If you are old enough to remember The Carol Burnett Show and her famous remake of “Gone with the Wind,” you can probably also describe the momentary loss of picture or sound with some version of the phrase, “There’s too much static on the line.” We tend to see the world through the vocabulary we’ve acquired, so some form of this expression hangs around, even though we now think of it as a holdover from older forms of analogue media. Listen to AM radio today and there can be so much static that it may actually drown out a station. Scratches on an old 35-millimeter print of a film or dust lodged in a cherished vinyl LP are similar versions of the same problem: what audio engineers call a bad “signal-to-noise ratio.” It’s still true that if you still have a land-line phone, you may also find that there are times when you sound like Sheriff Andy Taylor trying to be heard over an old wall phone at the far end of Mayberry.
“Too much static on the line” might seem like a complaint whose time has passed. After all, digital media generally have the potential to strip a message of extraneous noise. But it would be a mistake to think that we’ve licked the problem, especially if we can see its significance in slightly larger terms. I’m struck by the fact that the very devices that carried the promise of freeing us from bad connections have done just the opposite. If anything, those weighed down with various forms of the latest digital devices are now assaulted with more stimulation than we can ever accommodate. In our age, the fragile line represented by a focused consciousness is easily overwhelmed by visual and aural noise.
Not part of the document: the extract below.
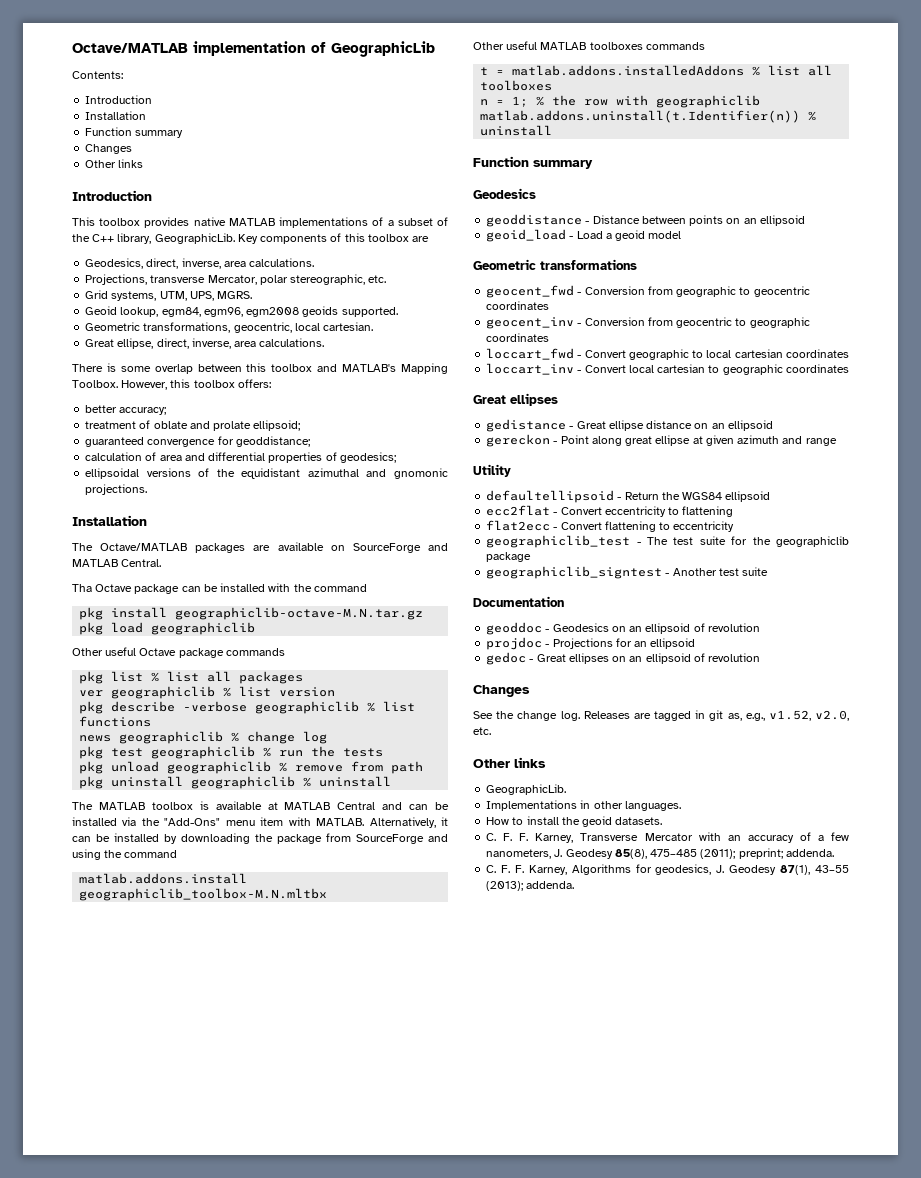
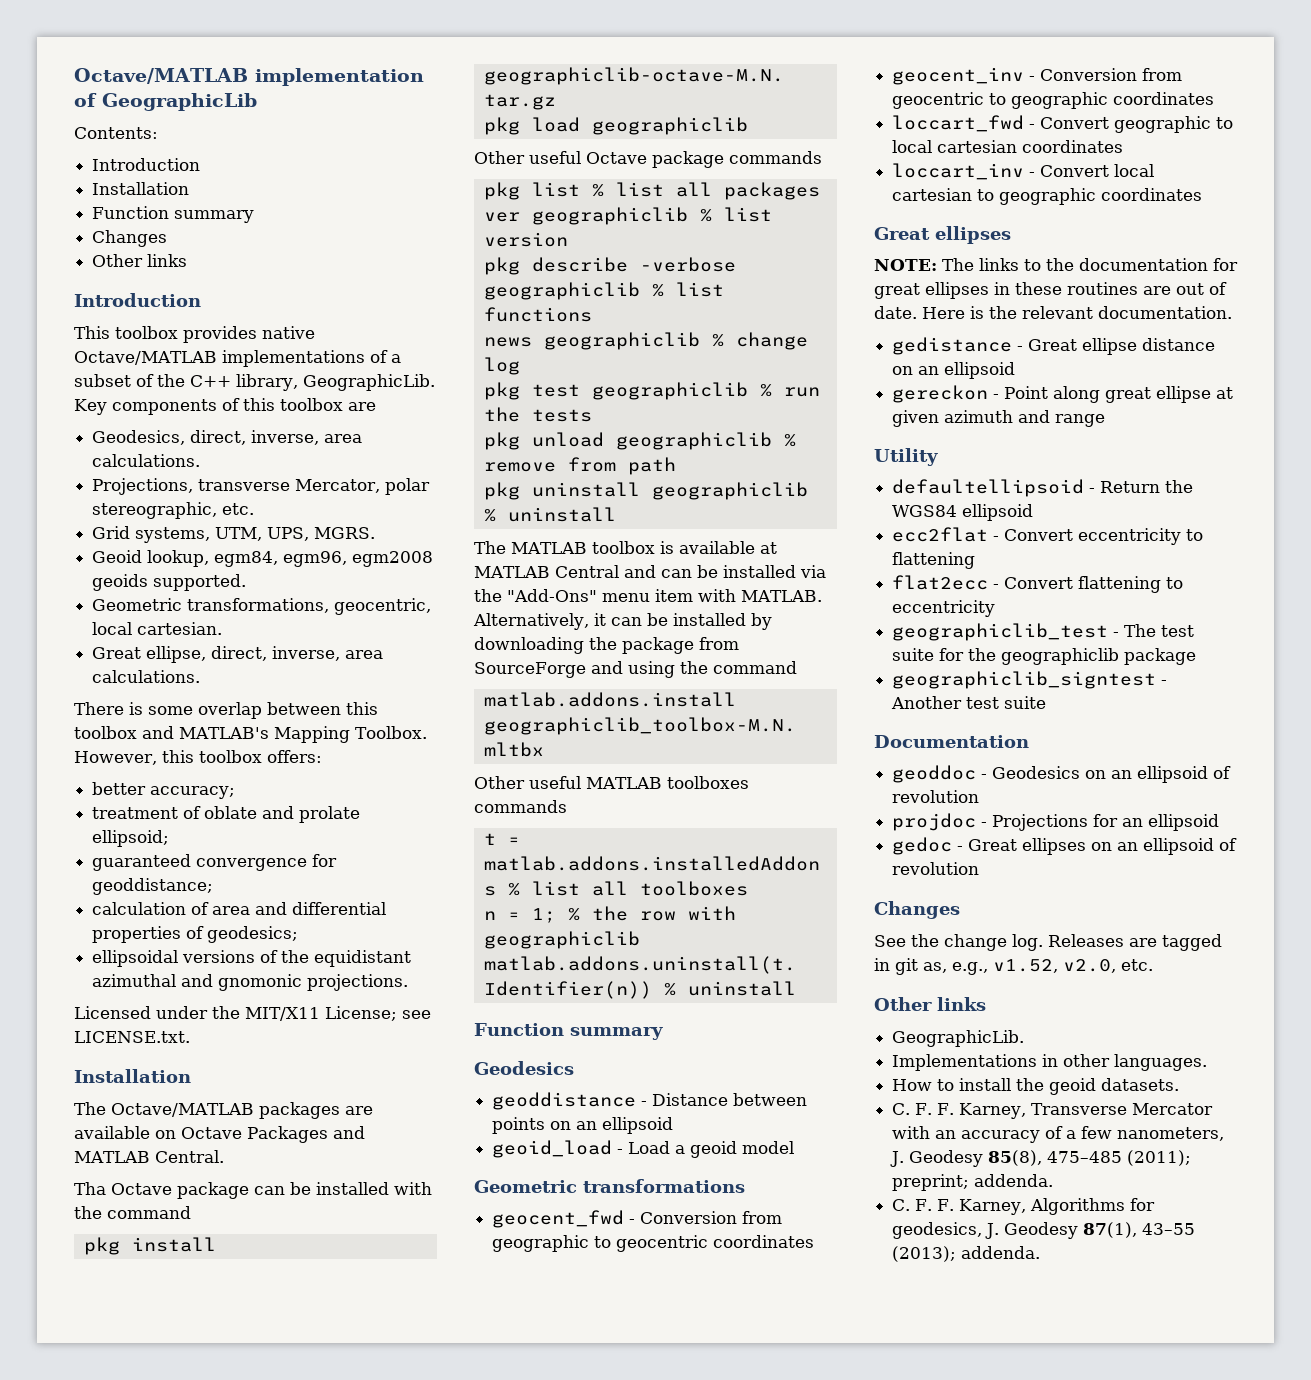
[228,218,275,226] MATLAB -> [74,351,217,365] Octave/MATLAB
(148, 489) none -> [74,1006,431,1021] [74,1031,190,1043] // Licensed under the MIT/X11 License; see LICENSE.txt.
[352,543,421,553] SourceForge -> [181,1126,328,1143] Octave Packages
(558, 399) none -> [874,258,1238,271] [874,282,1227,299] [874,306,1232,319] // NOTE: The links to the documentation for great ellipses in these routines are out of date. Here is the relevant documentation.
Talk to a friend while they are surfing the internet or texting someone, and you sense that there’s definitely too much static on the line. Ask someone to do their desk job while they are also trying to process a barrage of useless e-mails, cell messages and Tweets, and they’ve got more than their powers of concentration and discernment can handle.
This has become a familiar and much-discussed issue, especially among older adults who see what they describe as the distractions and attention deficits of the young. To be sure, our children will survive, and no doubt help us tame the twin Twenty First Century monsters of information overload and empathy fatigue. But it’s also worth remembering that many enduring achievements in life tend to come in broad swaths of linear development. The mind works best when it has time to put our heads around a challenge and master its demands. We know this when we’ve finished a great novel, witnessed the performance of a sprawling but magnificent symphony, or taken in the words of a provocative thinker who was given a generous space of time to lay out their views. To reduce these efforts to anything less—especially because of a felt need to accommodate more truncated bits of “information”—is to produce its own kind of mental static.
There’s an important lesson in the fact that a number of great composers wrote their best works in fevers of concentrated effort. It was continuous and sustained chains of invention that gave us the Jupiter Symphony and the gathering brilliance of The Messiah. We can be thankful that Mozart and Handel didn’t have the distractions of 24-hour cable news, Facebook pages to fret over, or e-mails waiting to be answered. It is undeniably true that we have reduced the presence of unwanted electrical noises that dogged the transmissions of older media. But they’ve been replaced by relentless and insistent demands on our attention that represent their own forms of noise.